Your ecommerce website
Google Merchant Center
Your website contains the product pages, prices, stock information and checkout process.
Google Merchant Center receives structured information about the products you sell. This information may be supplied through an ecommerce platform integration, product file, API, website crawl or another data source.
Google Ads uses that Merchant Center product data within Standard Shopping or Performance Max campaigns.
When someone searches for a relevant product, Google evaluates your product attributes, campaign settings, bid, expected performance, landing page and search context to decide whether the product is eligible to appear.
Unlike a conventional Search campaign, Shopping campaigns do not rely primarily on a list of positive keywords chosen by the advertiser. Google matches products using attributes such as the title, description, category, brand, condition, price and availability.
| Product information | Why it matters |
|---|---|
| Product title | Helps Google and potential customers understand exactly what the item is |
| Product description | Provides additional context about features, specifications and intended use |
| Product image | Shows the item before the person visits the website |
| Price | Allows shoppers to compare the cost with other available products |
| Availability | Confirms whether the product is currently in stock |
| Brand | Helps Google identify and categorise branded products |
| GTIN or MPN | Helps Google correctly identify the product |
| Product category | Provides additional information about the type of item |
| Colour, size and material | Distinguishes product variants |
| Delivery information | Helps customers understand delivery charges and availability |
| Return information | Communicates the applicable returns policy |
Missing or inaccurate information can limit visibility, cause product disapprovals or prevent an item from appearing altogether.
Merchant Center can also disapprove products when the submitted price or availability does not match the product landing page.
Google shopping ads are paid placements managed through Google Ads.

TASKS FOR THIS EXERCISE
a) In the passage on Google Shopping ads, which two campaign types use Merchant Center product data?
b) Carry the passage on Google Shopping ads forward from its final sentence.

LISTED ENTRIES
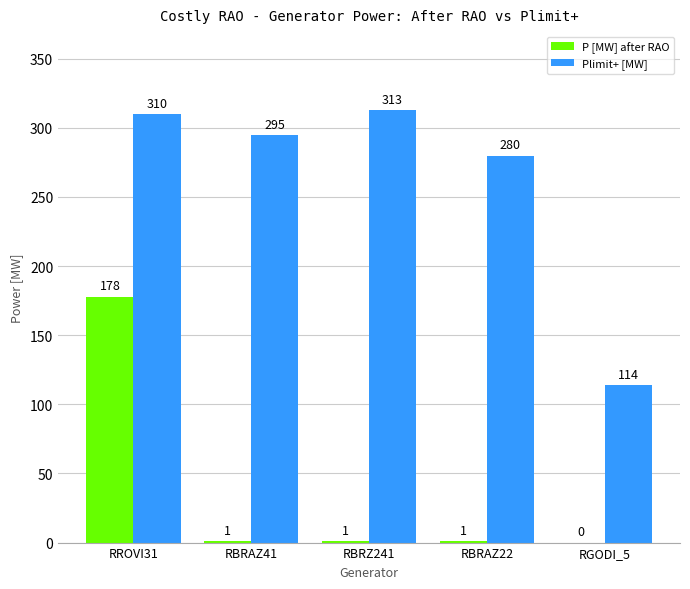

Where does the Plimit+ [MW] series first go above 295?

RROVI31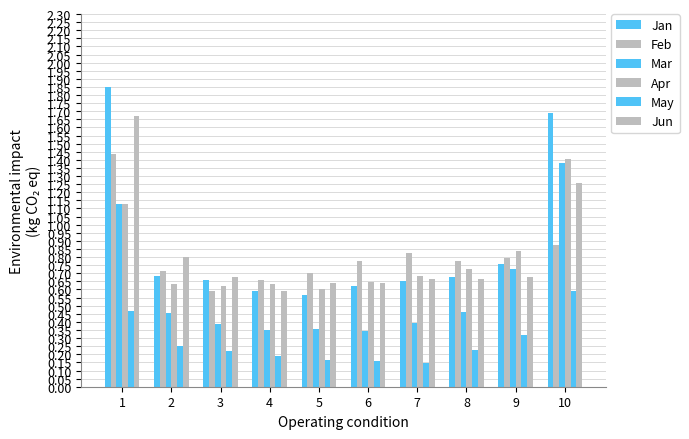

What is the minimum value for Jan?

0.6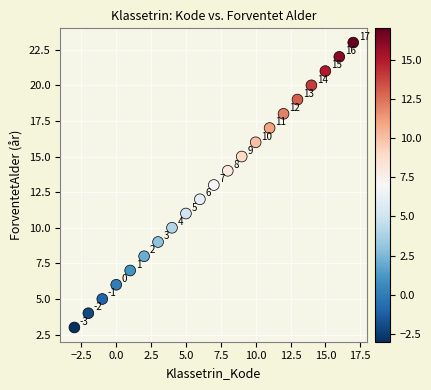

What Y value in the scatter plot is closest to 13?

13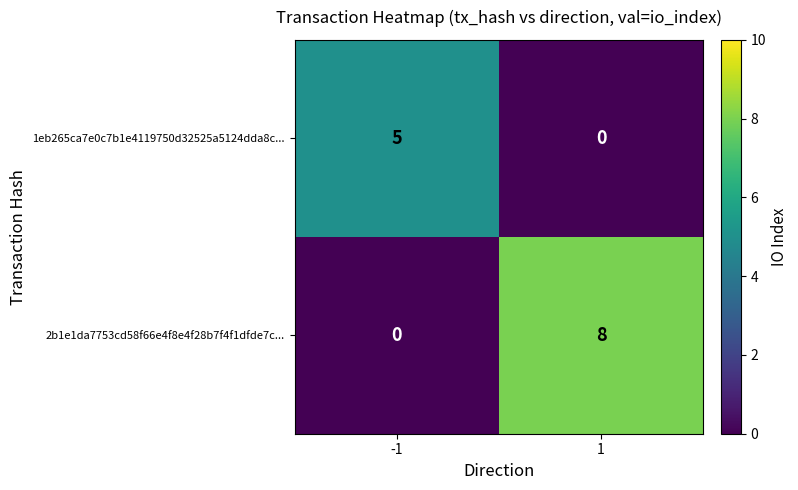

What is the difference between the highest and lowest values at -1?

5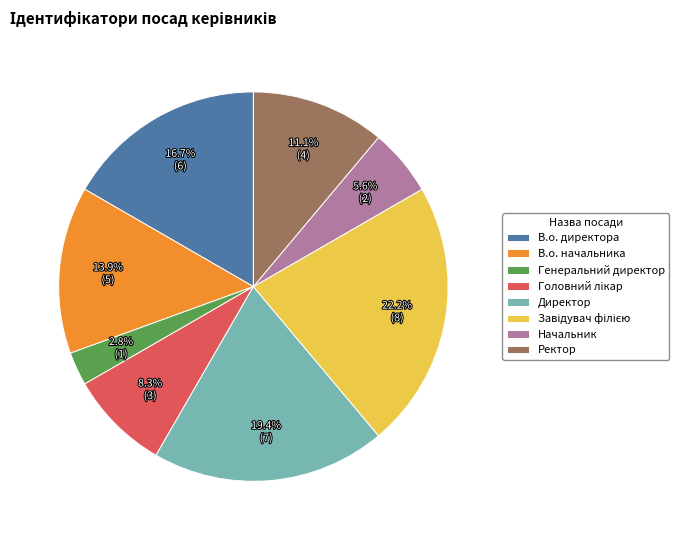

Which slice is the smallest?

Генеральний директор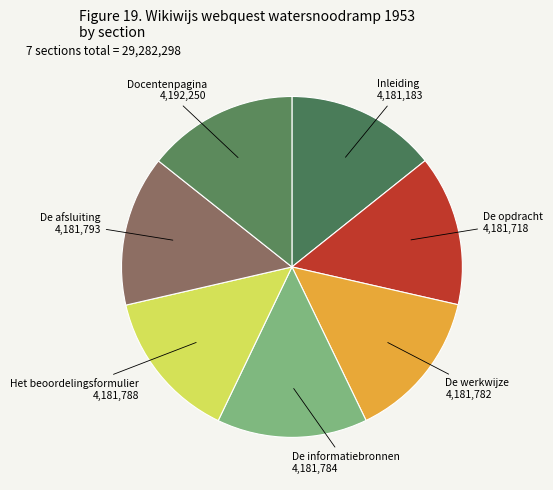

How many segments does this pie chart have?

7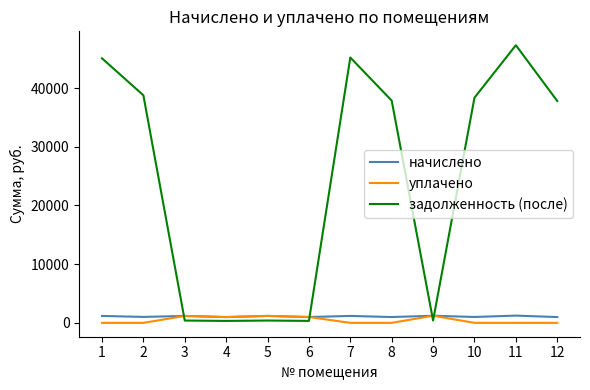

Which series has the largest range (max minus min)?

задолженность (после)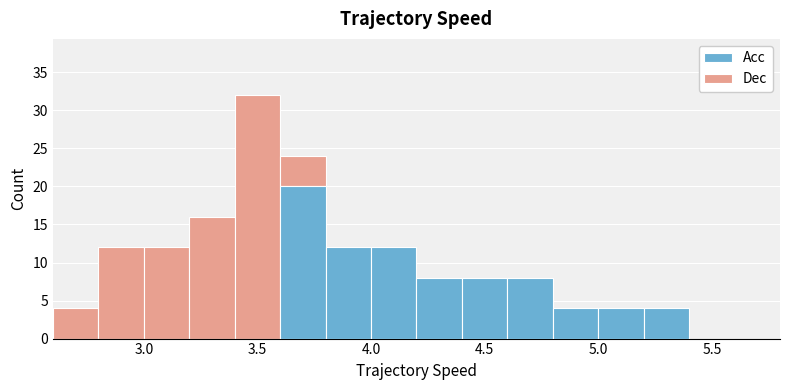

Reading left to right, transcribe this chart: for each stacked bar, give the range it covers on the x-axis and its total height. The values are not printed on the chart, so give them approximately, as read against the axis.

2.6 to 2.8: 4
2.8 to 3.0: 12
3.0 to 3.2: 12
3.2 to 3.4: 16
3.4 to 3.6: 32
3.6 to 3.8: 24
3.8 to 4.0: 12
4.0 to 4.2: 12
4.2 to 4.4: 8
4.4 to 4.6: 8
4.6 to 4.8: 8
4.8 to 5.0: 4
5.0 to 5.2: 4
5.2 to 5.4: 4
5.4 to 5.6: 0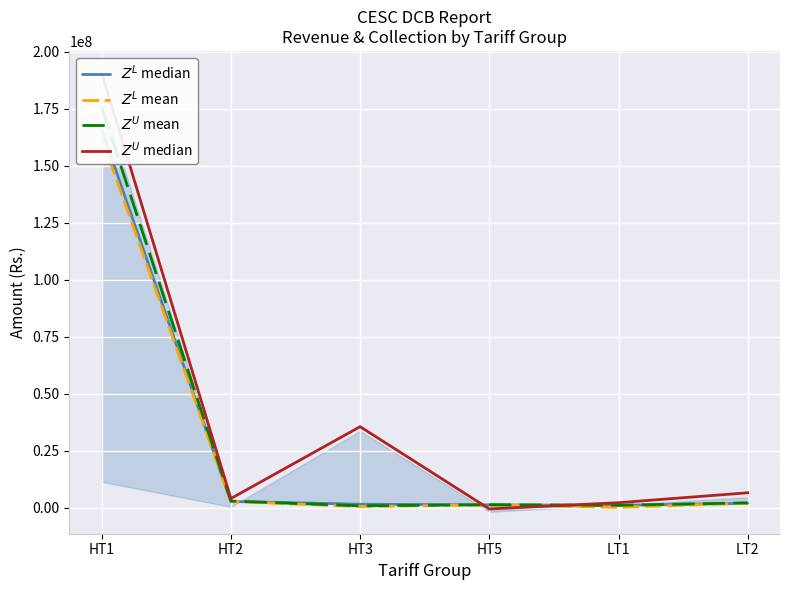

True or false: $Z^U$ median has more than 1 points higher than both neighbors.

False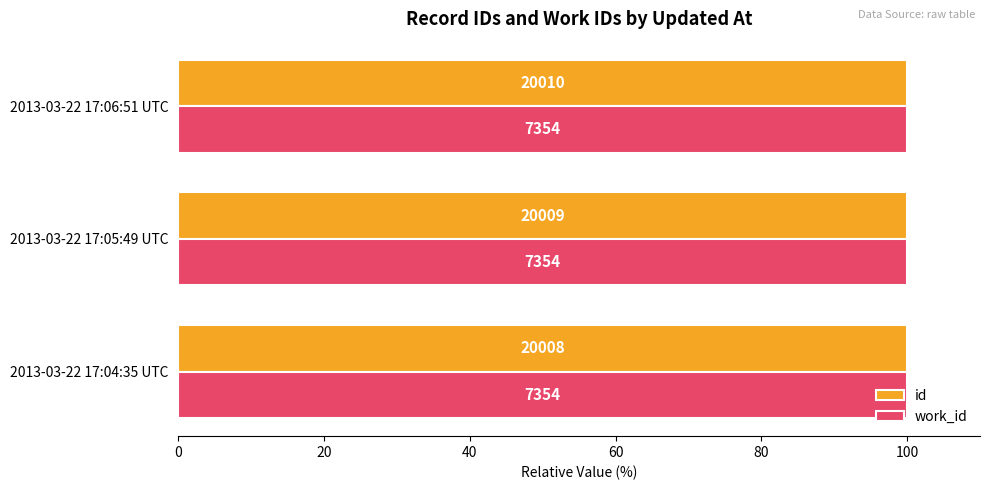

What are all the series names shown in the legend?

id, work_id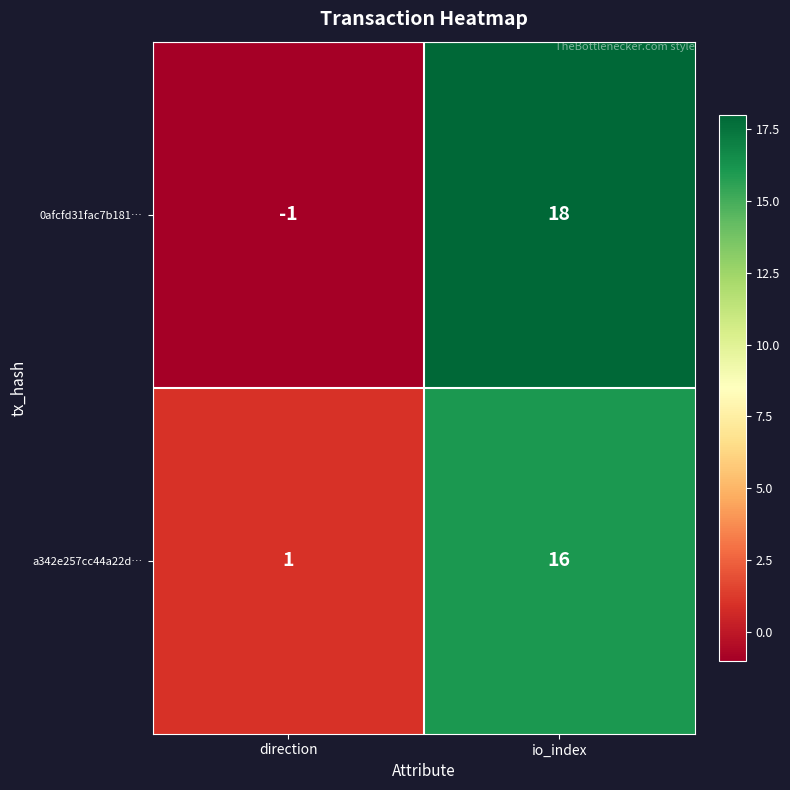

What is the difference between the maximum and minimum values in the 0afcfd31fac7b181… series?

19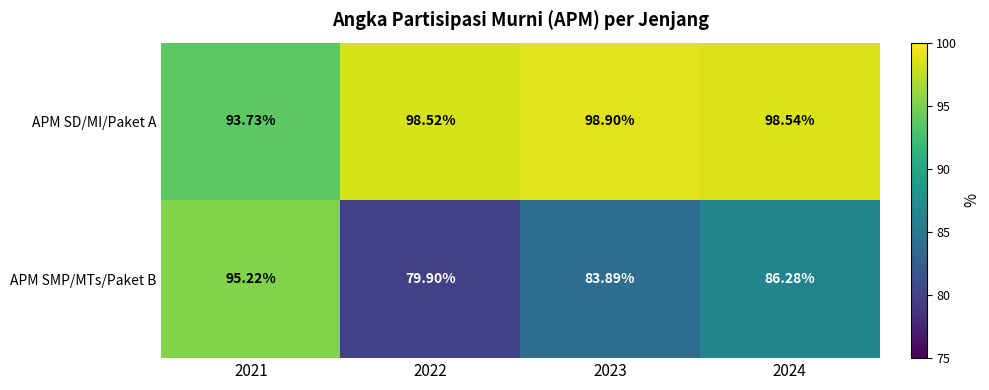

What is the greatest value displayed?

98.9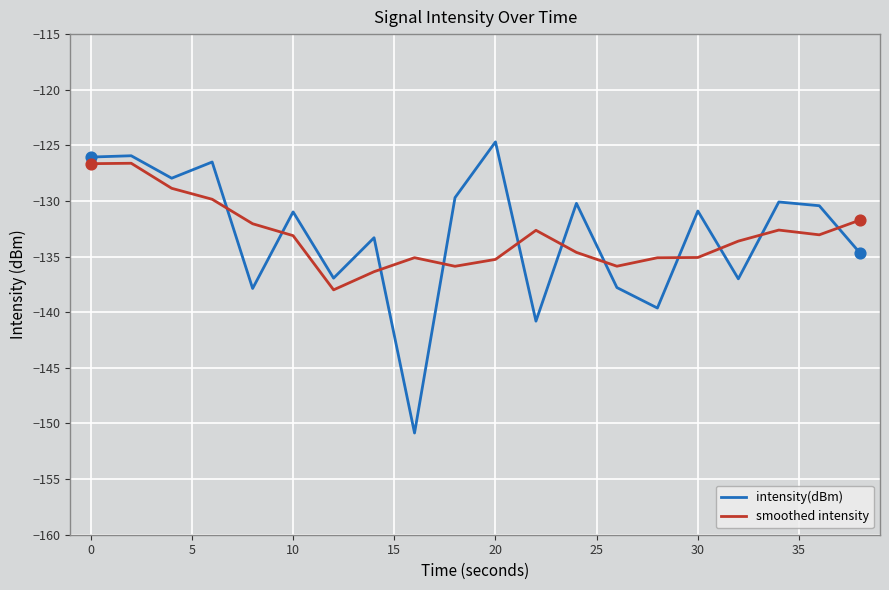

After their last crossing, which series has the higher values: smoothed intensity or intensity(dBm)?

smoothed intensity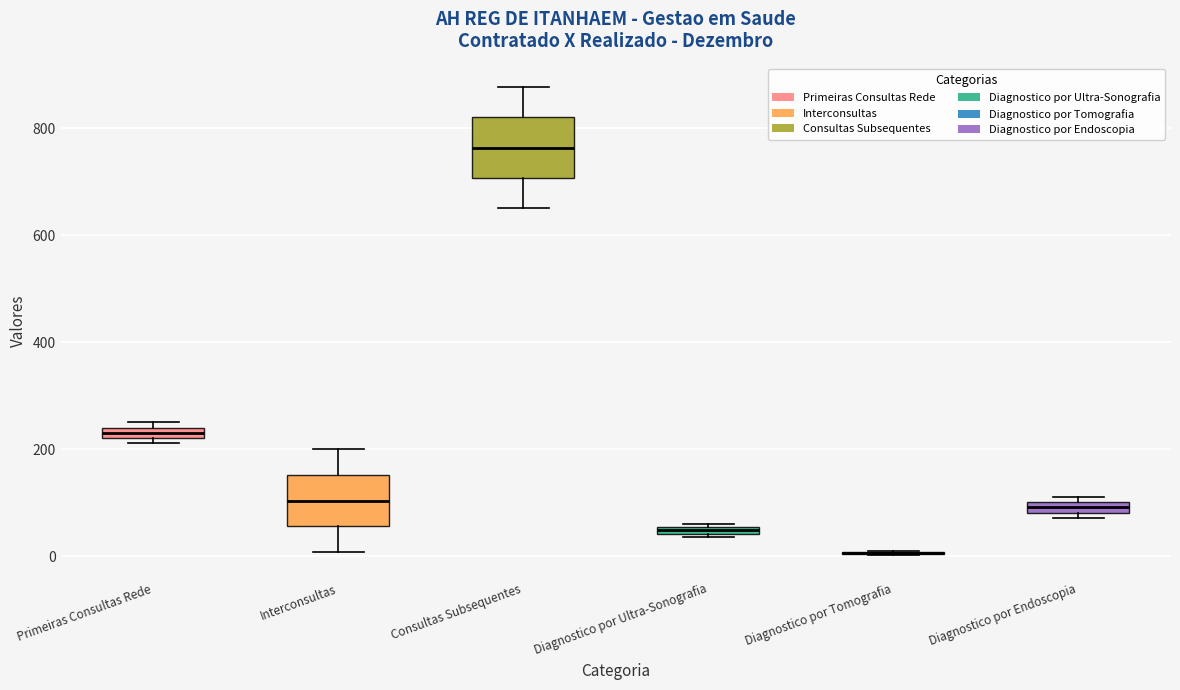

Where is the lower edge of the box for Diagnostico por Endoscopia on the y-axis? The values are not printed on the chart, so give them approximately, as read against the axis.

80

ACTIVITY ANSWERS
a) Standard Shopping and Performance Max campaigns.

b)
Free product listings allow eligible products to appear across Google without an advertising charge. Depending on eligibility and location, these listings can appear on Google Search, the Shopping tab, Google Images and other supported Google surfaces.
Both paid ads and free listings use product information from Merchant Center.
Free listings should not replace a paid campaign strategy, but they can provide additional product visibility and help retailers identify products that attract engagement organically.
| Google shopping ads | Free product listings |
| Paid through Google Ads | No advertising charge |
| Controlled through campaign budgets and bidding | Visibility depends on eligibility and relevance |
| Can use Standard Shopping or Performance Max | Managed through Merchant Center |
| Designed to generate paid product traffic | Provides additional organic product exposure |
| Performance reported in Google Ads and Merchant Center | Performance available in Merchant Center |
Businesses advertising products in Ireland must participate through a Comparison Shopping Service, commonly referred to as a CSS.
A CSS submits product offers and can place Shopping ads or free product listings on behalf of merchants. Google Shopping is itself an available CSS, so many businesses already participate through Google Shopping without needing to appoint a separate provider.
Merchants can also choose another CSS or work with more than one.
Third-party CSS providers use different pricing and management models. Some only provide access to the programme, while others manage product data or campaigns.
Do not switch providers based only on a claimed bidding discount. Consider:
Management fees
Campaign ownership
Merchant Center ownership
Reporting access
Contract terms
Technical support
The provider’s involvement in campaign management
The CSS arrangement does not compensate for poor product data, weak tracking or an unprofitable campaign structure.
Google shopping ads can be managed through Standard Shopping campaigns or Performance Max campaigns connected to Merchant Center.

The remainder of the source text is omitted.